Ullah, while at the hospital, waived his Miranda rights verbally and in writing, the complaint says.

It said Ullah began to be radicalized by at least 2014 and that he viewed Islamic State propaganda online, including a video directing followers to carry out attacks where they were living if they could not join the group’s efforts overseas. Using the internet, Ullah began researching how to build explosives about a year ago, the complaint said. Within the past two to three weeks, it said, he began gathering the materials to construct the bomb: a metal pipe, which he filled with explosive material he created; screws to pack inside; and Christmas tree lights and a 9-volt battery to spark its detonation. Then, about one week ago, he built the pipe bomb at his apartment in Brooklyn.

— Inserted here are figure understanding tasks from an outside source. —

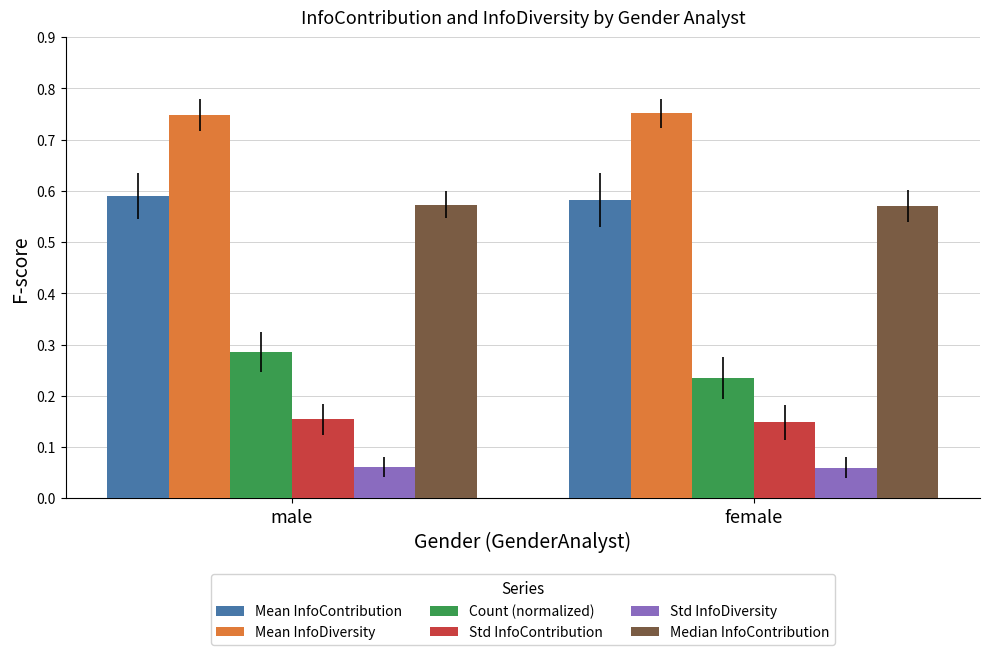

How many distinct data groups are displayed?

6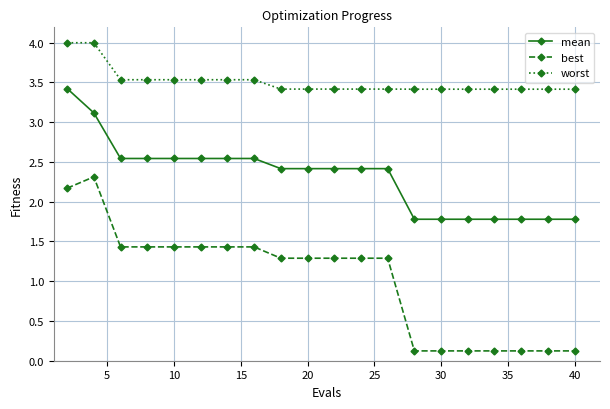

How many categories are shown in the chart?

20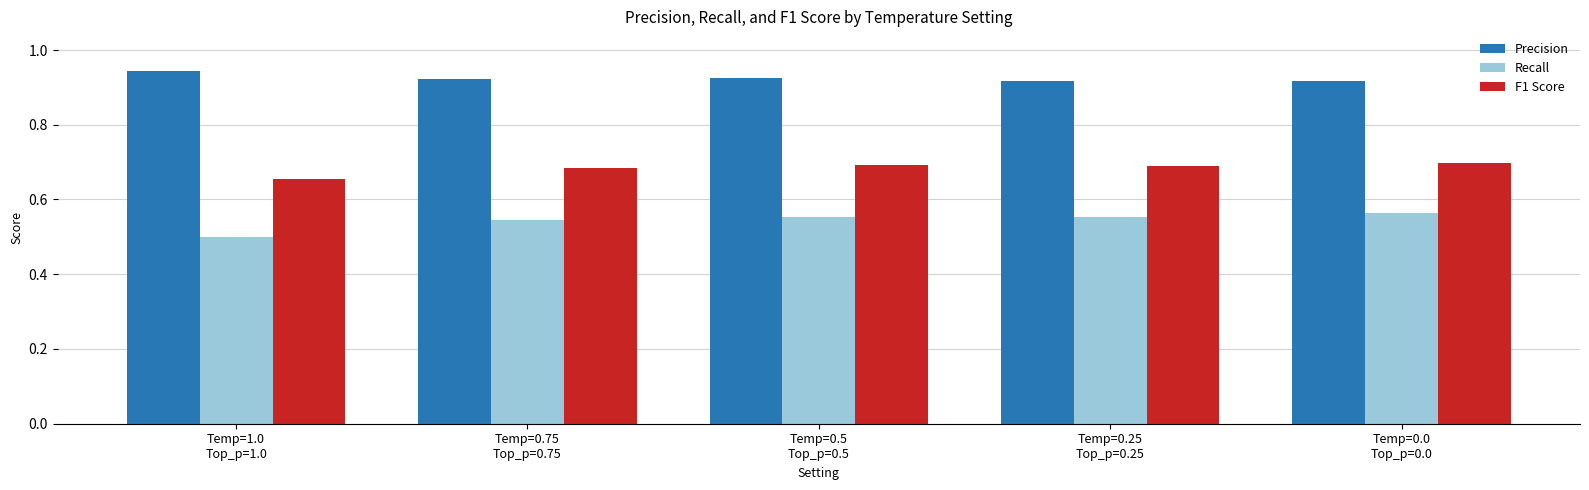

Which category has the highest value in the Recall series?

Temp=0.0
Top_p=0.0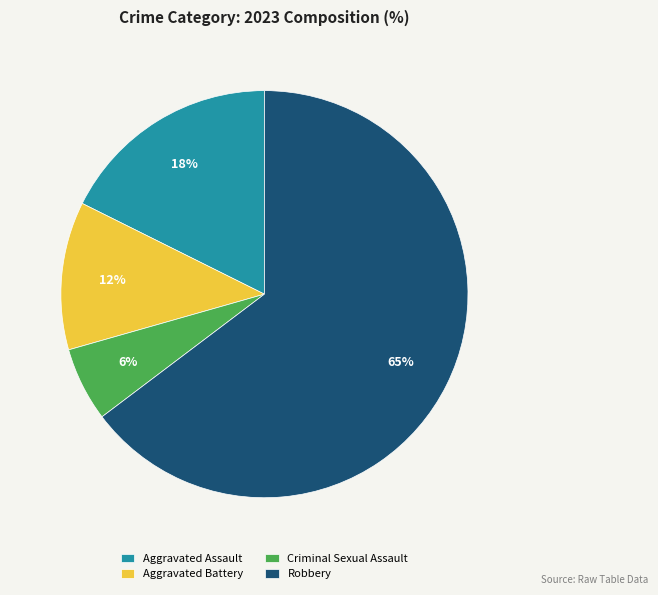

To the nearest percent, what is the combined percentage of Robbery and Aggravated Assault?

82%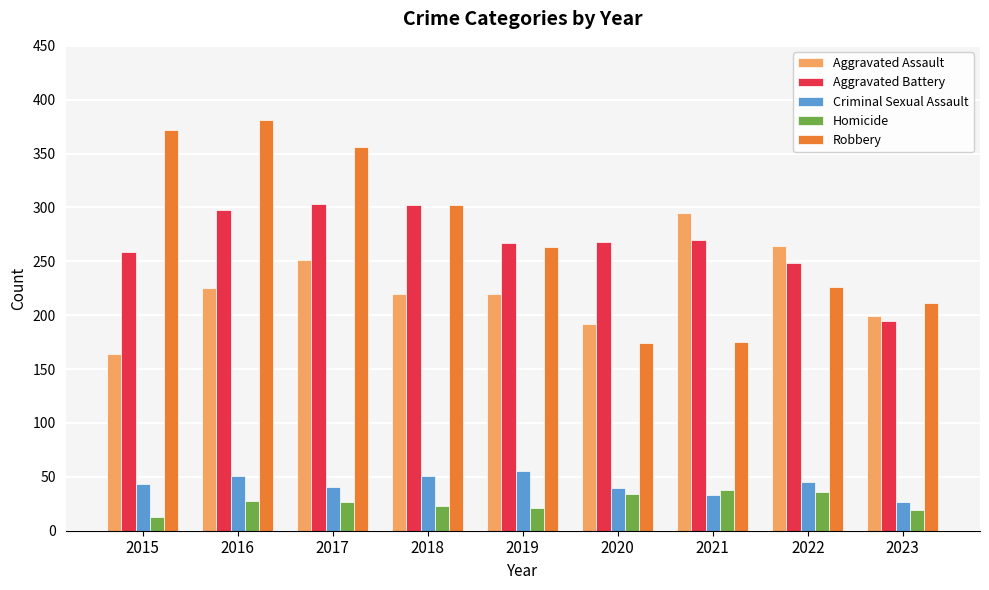

Where does the Aggravated Assault series first go above 220?

2016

Investigators also fanned out overseas, with Bangladeshi police officers visiting Ullah’s ancestral village at Musapur Union in eastern Bangladesh on Tuesday afternoon, speaking with several of his relatives.

“They stayed here for an hour and wanted to know more about Akayed Ullah,” said a cousin named Emdad. “We shared what we know. But police did not find any criminal record against him.”

Counterterrorism investigators also brought Ullah’s wife in for questioning Tuesday and questioned her parents, with whom she was living in Dhaka, Bangladesh, where Ullah was born.